# Data supplied start

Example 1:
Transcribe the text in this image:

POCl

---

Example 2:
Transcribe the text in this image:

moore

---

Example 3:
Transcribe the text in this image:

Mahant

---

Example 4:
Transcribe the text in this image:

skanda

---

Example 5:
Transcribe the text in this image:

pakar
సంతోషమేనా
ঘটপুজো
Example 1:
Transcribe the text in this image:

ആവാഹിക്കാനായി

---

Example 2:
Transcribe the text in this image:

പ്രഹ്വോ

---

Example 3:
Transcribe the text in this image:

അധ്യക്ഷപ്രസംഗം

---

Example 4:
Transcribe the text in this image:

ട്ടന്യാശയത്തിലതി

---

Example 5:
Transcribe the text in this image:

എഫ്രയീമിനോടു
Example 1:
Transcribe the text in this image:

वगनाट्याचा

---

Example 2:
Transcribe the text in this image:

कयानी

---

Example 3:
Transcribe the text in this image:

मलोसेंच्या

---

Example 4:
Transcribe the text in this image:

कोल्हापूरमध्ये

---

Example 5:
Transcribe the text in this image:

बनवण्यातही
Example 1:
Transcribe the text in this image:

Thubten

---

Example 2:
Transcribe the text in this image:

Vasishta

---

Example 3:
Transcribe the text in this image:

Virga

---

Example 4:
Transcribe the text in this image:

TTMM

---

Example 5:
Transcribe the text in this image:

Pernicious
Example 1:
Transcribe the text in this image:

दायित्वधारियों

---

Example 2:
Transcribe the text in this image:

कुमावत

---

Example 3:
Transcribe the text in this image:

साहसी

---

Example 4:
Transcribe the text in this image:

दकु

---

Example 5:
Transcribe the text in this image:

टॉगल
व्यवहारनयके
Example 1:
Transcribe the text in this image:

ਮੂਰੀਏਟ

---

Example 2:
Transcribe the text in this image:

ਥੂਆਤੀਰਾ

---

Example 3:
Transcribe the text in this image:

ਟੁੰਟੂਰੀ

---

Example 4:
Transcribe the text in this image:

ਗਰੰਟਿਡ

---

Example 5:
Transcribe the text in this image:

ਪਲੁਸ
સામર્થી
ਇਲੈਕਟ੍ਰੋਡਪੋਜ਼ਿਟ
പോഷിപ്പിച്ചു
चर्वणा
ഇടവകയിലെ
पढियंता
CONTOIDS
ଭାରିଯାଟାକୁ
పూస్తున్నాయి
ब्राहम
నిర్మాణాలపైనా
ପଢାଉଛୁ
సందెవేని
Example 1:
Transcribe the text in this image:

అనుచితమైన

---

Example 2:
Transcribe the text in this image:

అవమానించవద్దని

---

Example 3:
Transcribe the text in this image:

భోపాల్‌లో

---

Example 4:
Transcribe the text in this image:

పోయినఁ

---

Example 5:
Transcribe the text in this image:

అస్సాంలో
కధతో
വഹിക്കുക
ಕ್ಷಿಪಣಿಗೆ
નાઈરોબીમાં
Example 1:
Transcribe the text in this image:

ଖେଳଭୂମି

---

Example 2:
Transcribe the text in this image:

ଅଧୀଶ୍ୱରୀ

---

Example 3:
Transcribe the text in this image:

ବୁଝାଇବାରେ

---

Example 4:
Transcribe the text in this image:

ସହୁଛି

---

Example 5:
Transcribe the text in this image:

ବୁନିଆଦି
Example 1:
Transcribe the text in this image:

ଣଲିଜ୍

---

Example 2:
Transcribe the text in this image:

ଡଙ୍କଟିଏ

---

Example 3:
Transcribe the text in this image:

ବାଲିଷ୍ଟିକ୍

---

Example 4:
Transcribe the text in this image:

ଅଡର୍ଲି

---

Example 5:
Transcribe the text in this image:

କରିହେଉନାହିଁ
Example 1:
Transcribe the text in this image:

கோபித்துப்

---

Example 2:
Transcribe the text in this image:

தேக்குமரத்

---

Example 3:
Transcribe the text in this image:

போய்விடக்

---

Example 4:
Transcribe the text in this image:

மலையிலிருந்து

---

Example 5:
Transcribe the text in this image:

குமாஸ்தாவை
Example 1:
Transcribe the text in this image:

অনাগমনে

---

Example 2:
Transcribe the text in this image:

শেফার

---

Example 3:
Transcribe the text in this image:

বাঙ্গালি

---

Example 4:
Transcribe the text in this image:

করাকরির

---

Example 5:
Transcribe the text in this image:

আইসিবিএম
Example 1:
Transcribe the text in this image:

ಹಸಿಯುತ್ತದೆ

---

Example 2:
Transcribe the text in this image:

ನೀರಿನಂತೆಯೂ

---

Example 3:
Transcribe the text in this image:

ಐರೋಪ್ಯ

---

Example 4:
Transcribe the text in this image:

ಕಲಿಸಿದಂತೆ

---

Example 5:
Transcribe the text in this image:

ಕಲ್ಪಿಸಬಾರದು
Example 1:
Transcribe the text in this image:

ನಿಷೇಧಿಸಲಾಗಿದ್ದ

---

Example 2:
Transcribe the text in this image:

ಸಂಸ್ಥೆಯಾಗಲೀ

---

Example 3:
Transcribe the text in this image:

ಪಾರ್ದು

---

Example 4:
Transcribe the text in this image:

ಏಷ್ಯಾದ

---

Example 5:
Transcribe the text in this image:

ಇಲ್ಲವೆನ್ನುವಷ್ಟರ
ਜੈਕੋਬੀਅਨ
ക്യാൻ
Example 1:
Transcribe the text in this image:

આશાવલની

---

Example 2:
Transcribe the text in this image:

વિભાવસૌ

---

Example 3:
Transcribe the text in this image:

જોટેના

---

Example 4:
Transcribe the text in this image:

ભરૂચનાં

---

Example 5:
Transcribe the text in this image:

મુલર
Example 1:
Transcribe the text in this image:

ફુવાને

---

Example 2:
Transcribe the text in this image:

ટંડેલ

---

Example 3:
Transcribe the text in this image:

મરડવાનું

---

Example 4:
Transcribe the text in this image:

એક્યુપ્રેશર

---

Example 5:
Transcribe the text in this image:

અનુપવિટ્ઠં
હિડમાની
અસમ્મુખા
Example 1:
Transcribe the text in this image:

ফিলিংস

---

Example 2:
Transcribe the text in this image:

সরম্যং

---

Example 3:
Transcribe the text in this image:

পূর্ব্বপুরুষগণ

# Data supplied end

What to work on :: Starting at the first line of the data and ending at the line that contains "അധ്യക്ഷപ്രസംഗം", rewrite those lines as a numbered list, leaving out any blank lines.

Full answer ::
1. Example 1:
2. Transcribe the text in this image:
3. POCl
4. ---
5. Example 2:
6. Transcribe the text in this image:
7. moore
8. ---
9. Example 3:
10. Transcribe the text in this image:
11. Mahant
12. ---
13. Example 4:
14. Transcribe the text in this image:
15. skanda
16. ---
17. Example 5:
18. Transcribe the text in this image:
19. pakar
20. సంతోషమేనా
21. ঘটপুজো
22. Example 1:
23. Transcribe the text in this image:
24. ആവാഹിക്കാനായി
25. ---
26. Example 2:
27. Transcribe the text in this image:
28. പ്രഹ്വോ
29. ---
30. Example 3:
31. Transcribe the text in this image:
32. അധ്യക്ഷപ്രസംഗം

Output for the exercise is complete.